Kafi Luz, ou l’art du café arrangé

Le client, yeux écarquillés, est revenu sur-le-champ ramener son breuvage dans la cuisine de l’auberge de montagne. Le Kafi Luz que je lui avais préparé – ingénue romande que je suis – contenait du café! Je venais de saboter un art dont la subtilité contraste avec la lourdeur de la gastronomie alpestre.

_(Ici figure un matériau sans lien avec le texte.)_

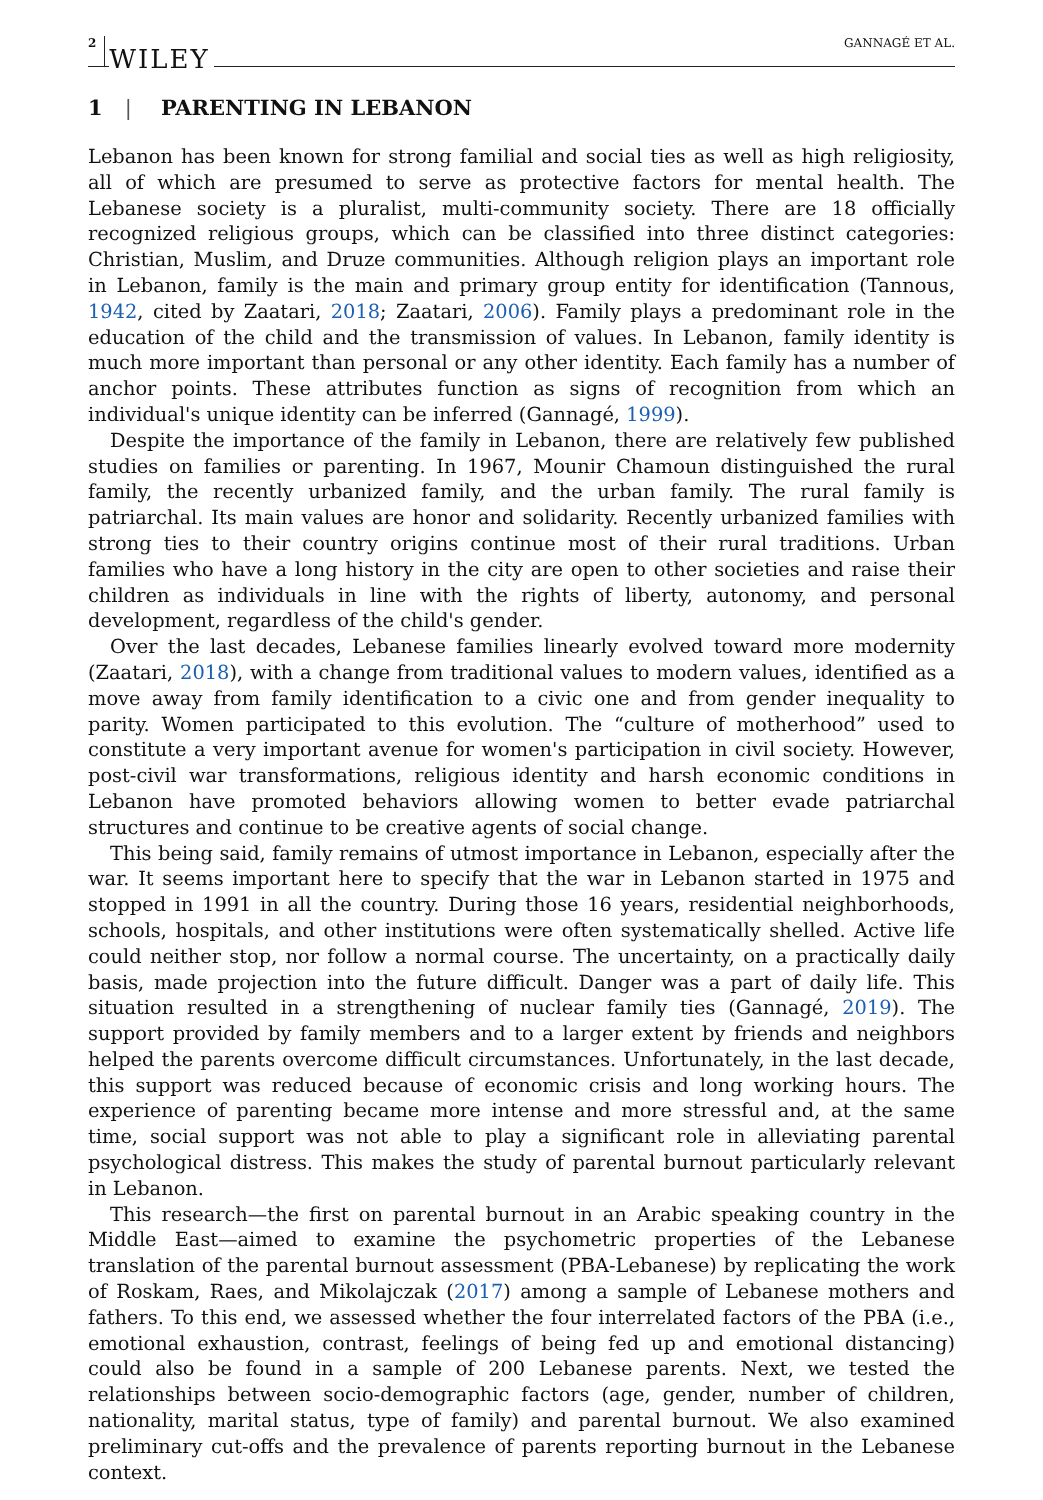2 WILEY GANNAGÉ ET AL.
1 | PARENTING IN LEBANON
Lebanon has been known for strong familial and social ties as well as high religiosity, all of which are presumed to serve as protective factors for mental health. The Lebanese society is a pluralist, multi-community society. There are 18 officially recognized religious groups, which can be classified into three distinct categories: Christian, Muslim, and Druze communities. Although religion plays an important role in Lebanon, family is the main and primary group entity for identification (Tannous, 1942, cited by Zaatari, 2018; Zaatari, 2006). Family plays a predominant role in the education of the child and the transmission of values. In Lebanon, family identity is much more important than personal or any other identity. Each family has a number of anchor points. These attributes function as signs of recognition from which an individual's unique identity can be inferred (Gannagé, 1999).
Despite the importance of the family in Lebanon, there are relatively few published studies on families or parenting. In 1967, Mounir Chamoun distinguished the rural family, the recently urbanized family, and the urban family. The rural family is patriarchal. Its main values are honor and solidarity. Recently urbanized families with strong ties to their country origins continue most of their rural traditions. Urban families who have a long history in the city are open to other societies and raise their children as individuals in line with the rights of liberty, autonomy, and personal development, regardless of the child's gender.
Over the last decades, Lebanese families linearly evolved toward more modernity (Zaatari, 2018), with a change from traditional values to modern values, identified as a move away from family identification to a civic one and from gender inequality to parity. Women participated to this evolution. The “culture of motherhood” used to constitute a very important avenue for women's participation in civil society. However, post-civil war transformations, religious identity and harsh economic conditions in Lebanon have promoted behaviors allowing women to better evade patriarchal structures and continue to be creative agents of social change.
This being said, family remains of utmost importance in Lebanon, especially after the war. It seems important here to specify that the war in Lebanon started in 1975 and stopped in 1991 in all the country. During those 16 years, residential neighborhoods, schools, hospitals, and other institutions were often systematically shelled. Active life could neither stop, nor follow a normal course. The uncertainty, on a practically daily basis, made projection into the future difficult. Danger was a part of daily life. This situation resulted in a strengthening of nuclear family ties (Gannagé, 2019). The support provided by family members and to a larger extent by friends and neighbors helped the parents overcome difficult circumstances. Unfortunately, in the last decade, this support was reduced because of economic crisis and long working hours. The experience of parenting became more intense and more stressful and, at the same time, social support was not able to play a significant role in alleviating parental psychological distress. This makes the study of parental burnout particularly relevant in Lebanon.
This research—the first on parental burnout in an Arabic speaking country in the Middle East—aimed to examine the psychometric properties of the Lebanese translation of the parental burnout assessment (PBA-Lebanese) by replicating the work of Roskam, Raes, and Mikolajczak (2017) among a sample of Lebanese mothers and fathers. To this end, we assessed whether the four interrelated factors of the PBA (i.e., emotional exhaustion, contrast, feelings of being fed up and emotional distancing) could also be found in a sample of 200 Lebanese parents. Next, we tested the relationships between socio-demographic factors (age, gender, number of children, nationality, marital status, type of family) and parental burnout. We also examined preliminary cut-offs and the prevalence of parents reporting burnout in the Lebanese context.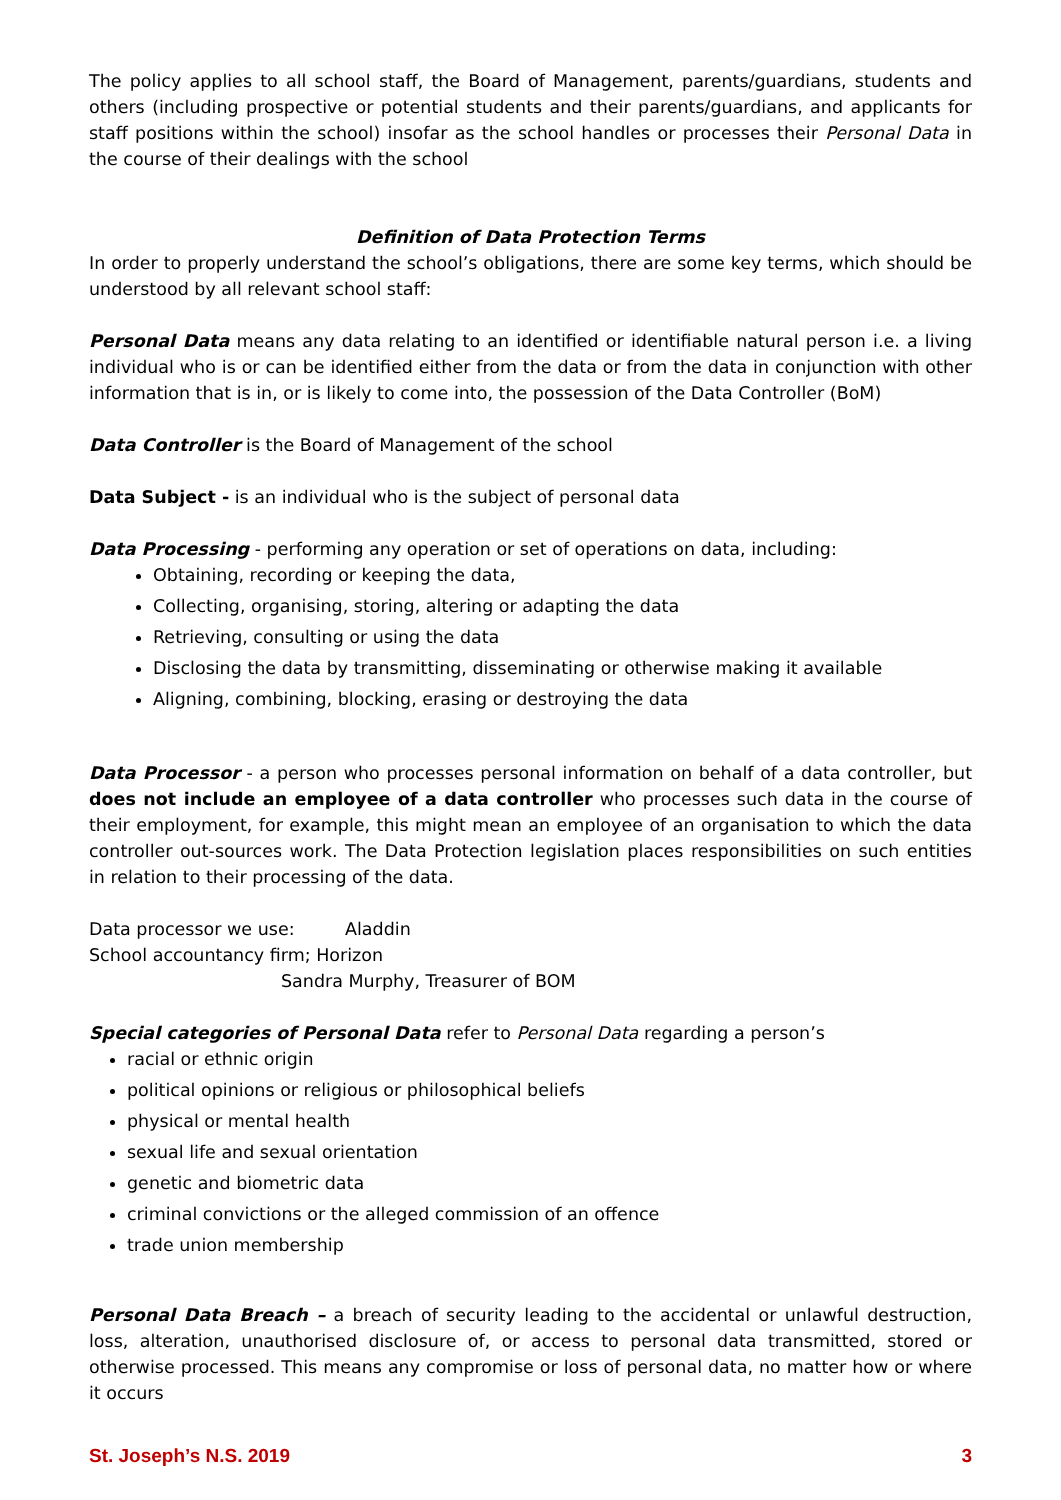The policy applies to all school staff, the Board of Management, parents/guardians, students and others (including prospective or potential students and their parents/guardians, and applicants for staff positions within the school) insofar as the school handles or processes their Personal Data in the course of their dealings with the school
Definition of Data Protection Terms
In order to properly understand the school’s obligations, there are some key terms, which should be understood by all relevant school staff:
Personal Data means any data relating to an identified or identifiable natural person i.e. a living individual who is or can be identified either from the data or from the data in conjunction with other information that is in, or is likely to come into, the possession of the Data Controller (BoM)
Data Controller is the Board of Management of the school
Data Subject - is an individual who is the subject of personal data
Data Processing - performing any operation or set of operations on data, including:
Obtaining, recording or keeping the data,
Collecting, organising, storing, altering or adapting the data
Retrieving, consulting or using the data
Disclosing the data by transmitting, disseminating or otherwise making it available
Aligning, combining, blocking, erasing or destroying the data
Data Processor - a person who processes personal information on behalf of a data controller, but does not include an employee of a data controller who processes such data in the course of their employment, for example, this might mean an employee of an organisation to which the data controller out-sources work. The Data Protection legislation places responsibilities on such entities in relation to their processing of the data.
Data processor we use: Aladdin
School accountancy firm; Horizon
Sandra Murphy, Treasurer of BOM
Special categories of Personal Data refer to Personal Data regarding a person’s
racial or ethnic origin
political opinions or religious or philosophical beliefs
physical or mental health
sexual life and sexual orientation
genetic and biometric data
criminal convictions or the alleged commission of an offence
trade union membership
Personal Data Breach – a breach of security leading to the accidental or unlawful destruction, loss, alteration, unauthorised disclosure of, or access to personal data transmitted, stored or otherwise processed. This means any compromise or loss of personal data, no matter how or where it occurs
St. Joseph’s N.S. 2019 3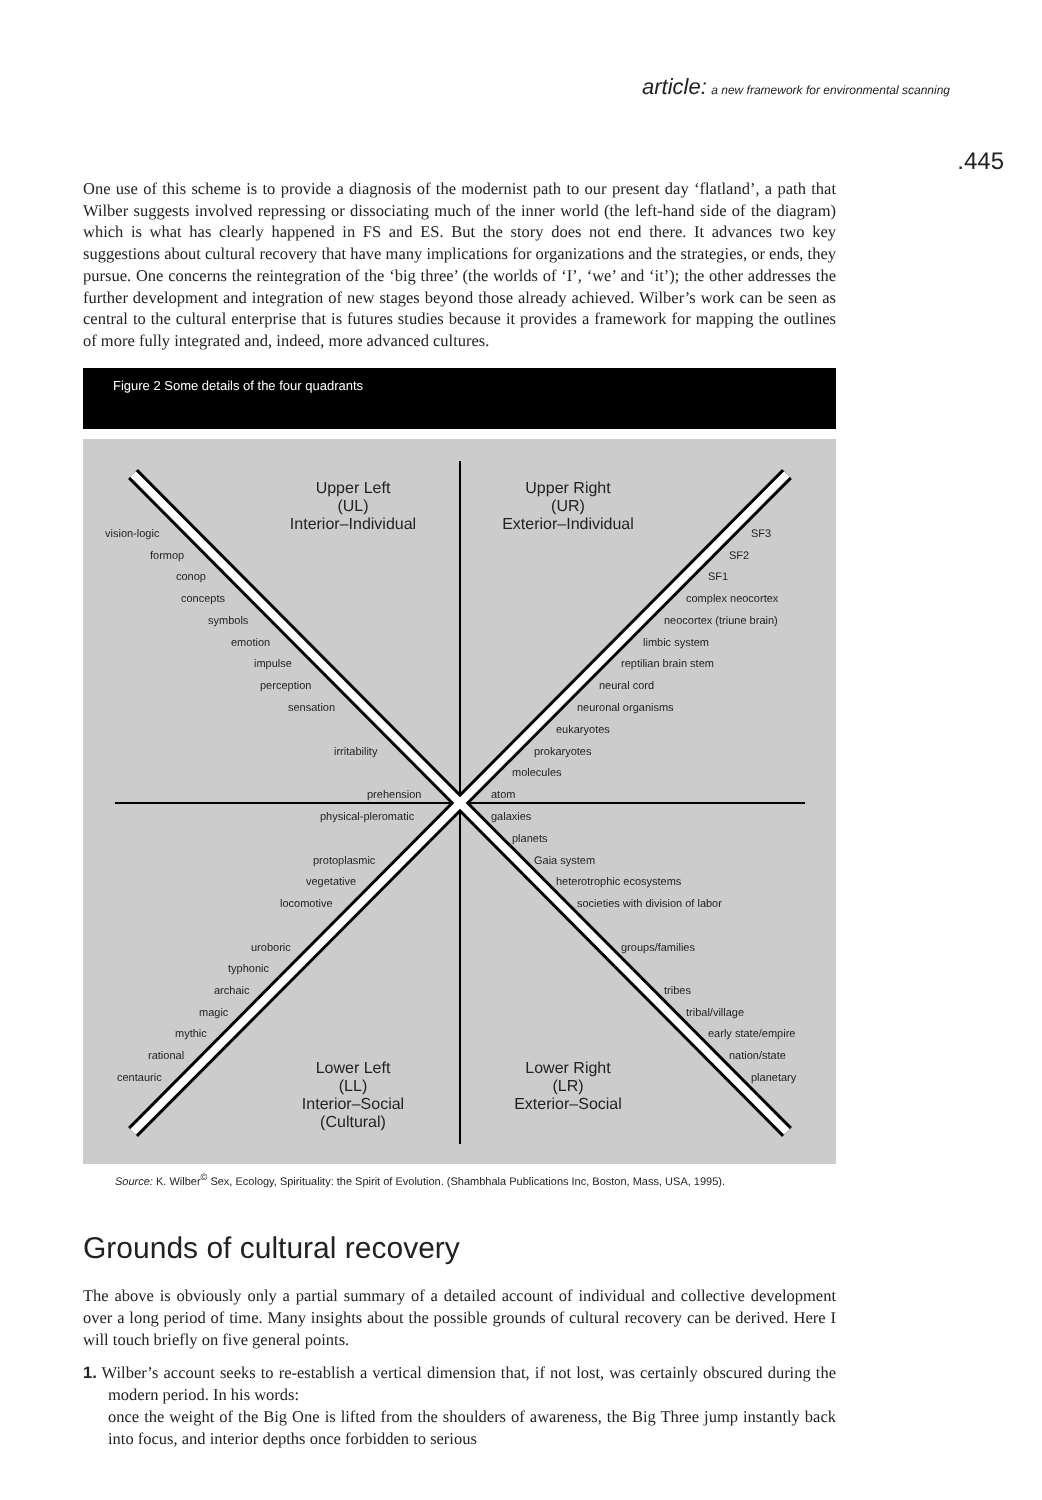article: a new framework for environmental scanning
.445
One use of this scheme is to provide a diagnosis of the modernist path to our present day ‘flatland’, a path that Wilber suggests involved repressing or dissociating much of the inner world (the left-hand side of the diagram) which is what has clearly happened in FS and ES. But the story does not end there. It advances two key suggestions about cultural recovery that have many implications for organizations and the strategies, or ends, they pursue. One concerns the reintegration of the ‘big three’ (the worlds of ‘I’, ‘we’ and ‘it’); the other addresses the further development and integration of new stages beyond those already achieved. Wilber’s work can be seen as central to the cultural enterprise that is futures studies because it provides a framework for mapping the outlines of more fully integrated and, indeed, more advanced cultures.
Figure 2 Some details of the four quadrants
Upper Left
(UL)
Interior–Individual
Upper Right
(UR)
Exterior–Individual
Lower Left
(LL)
Interior–Social
(Cultural)
Lower Right
(LR)
Exterior–Social
vision-logic
formop
conop
concepts
symbols
emotion
impulse
perception
sensation
irritability
prehension
physical-pleromatic
protoplasmic
vegetative
locomotive
uroboric
typhonic
archaic
magic
mythic
rational
centauric
SF3
SF2
SF1
complex neocortex
neocortex (triune brain)
limbic system
reptilian brain stem
neural cord
neuronal organisms
eukaryotes
prokaryotes
molecules
atom
galaxies
planets
Gaia system
heterotrophic ecosystems
societies with division of labor
groups/families
tribes
tribal/village
early state/empire
nation/state
planetary
Source: K. Wilber<sup>©</sup> Sex, Ecology, Spirituality: the Spirit of Evolution. (Shambhala Publications Inc, Boston, Mass, USA, 1995).
Grounds of cultural recovery
The above is obviously only a partial summary of a detailed account of individual and collective development over a long period of time. Many insights about the possible grounds of cultural recovery can be derived. Here I will touch briefly on five general points.
1. Wilber’s account seeks to re-establish a vertical dimension that, if not lost, was certainly obscured during the modern period. In his words:
once the weight of the Big One is lifted from the shoulders of awareness, the Big Three jump instantly back into focus, and interior depths once forbidden to serious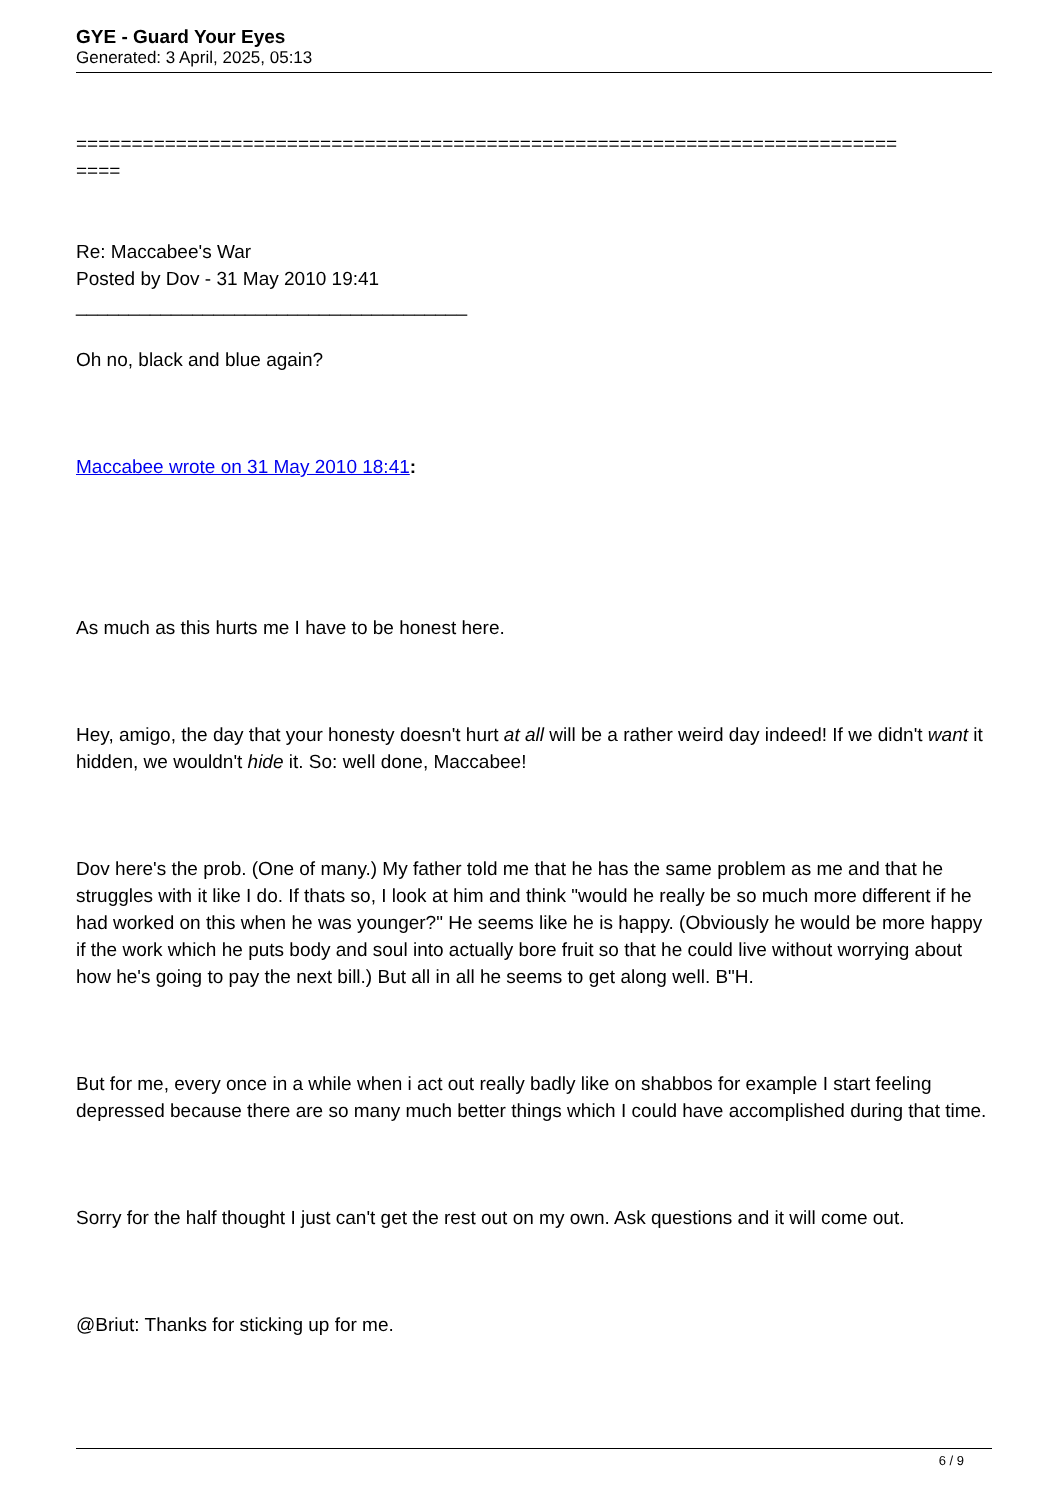GYE - Guard Your Eyes
Generated: 3 April, 2025, 05:13
==========================================================================
====
Re: Maccabee's War
Posted by Dov - 31 May 2010 19:41
_____________________________________
Oh no, black and blue again?
Maccabee wrote on 31 May 2010 18:41:
As much as this hurts me I have to be honest here.
Hey, amigo, the day that your honesty doesn't hurt at all will be a rather weird day indeed! If we didn't want it hidden, we wouldn't hide it. So: well done, Maccabee!
Dov here's the prob. (One of many.) My father told me that he has the same problem as me and that he struggles with it like I do. If thats so, I look at him and think "would he really be so much more different if he had worked on this when he was younger?" He seems like he is happy. (Obviously he would be more happy if the work which he puts body and soul into actually bore fruit so that he could live without worrying about how he's going to pay the next bill.) But all in all he seems to get along well. B"H.
But for me, every once in a while when i act out really badly like on shabbos for example I start feeling depressed because there are so many much better things which I could have accomplished during that time.
Sorry for the half thought I just can't get the rest out on my own. Ask questions and it will come out.
@Briut: Thanks for sticking up for me.
6 / 9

Dans un Kafi Luz, il n’y a quasi­ment pas de café. «On doit pouvoir distinguer ses cartes de jass à travers le verre», souligne le Rontaler, gazette de la campagne lucernoise. Le canton a légué son nom à cette boisson qui réchauffe les entrailles à 5h du matin les mardis gras. Le Kafi Luz ou Kafi Träsch est composé d’eau chaude, de quelques grains de café soluble pour colorer le verre (transparent, il va sans dire), de trois cuillères de sucre, et bien sûr de Träsch . L’eau-de-vie de pomme et de poire a conservé son nom, dérivé de l’allemand Trester (marc), bien qu’elle ne soit plus fabriquée avec les seuls résidus de fruits pressés, précise le site du Patrimoine culinaire suisse .

A l’inverse, n’essayez pas de lire le journal à travers un verre de Schümli Pflümli, un vrai «noir» arrosé de Pflümli, l’alcool de prune ( Pflaume en allemand), et de crème fouettée.

Respectueuse des coutumes, l’auberge qui m’avait accueilli un mois l’année passée proposait toute la variété de breuvages avec Güggs ( Schnaps ). Elle offrait le traditionnel Holdrio – ou «cri de joie dans la montagne» –, une tisane de cynorrhodon améliorée à l’alcool de pruneau.

La cabane demeurait tout aussi fidèle à un autre rite helvétique: celui de la propreté. Nous passions même la serpillière au plafond.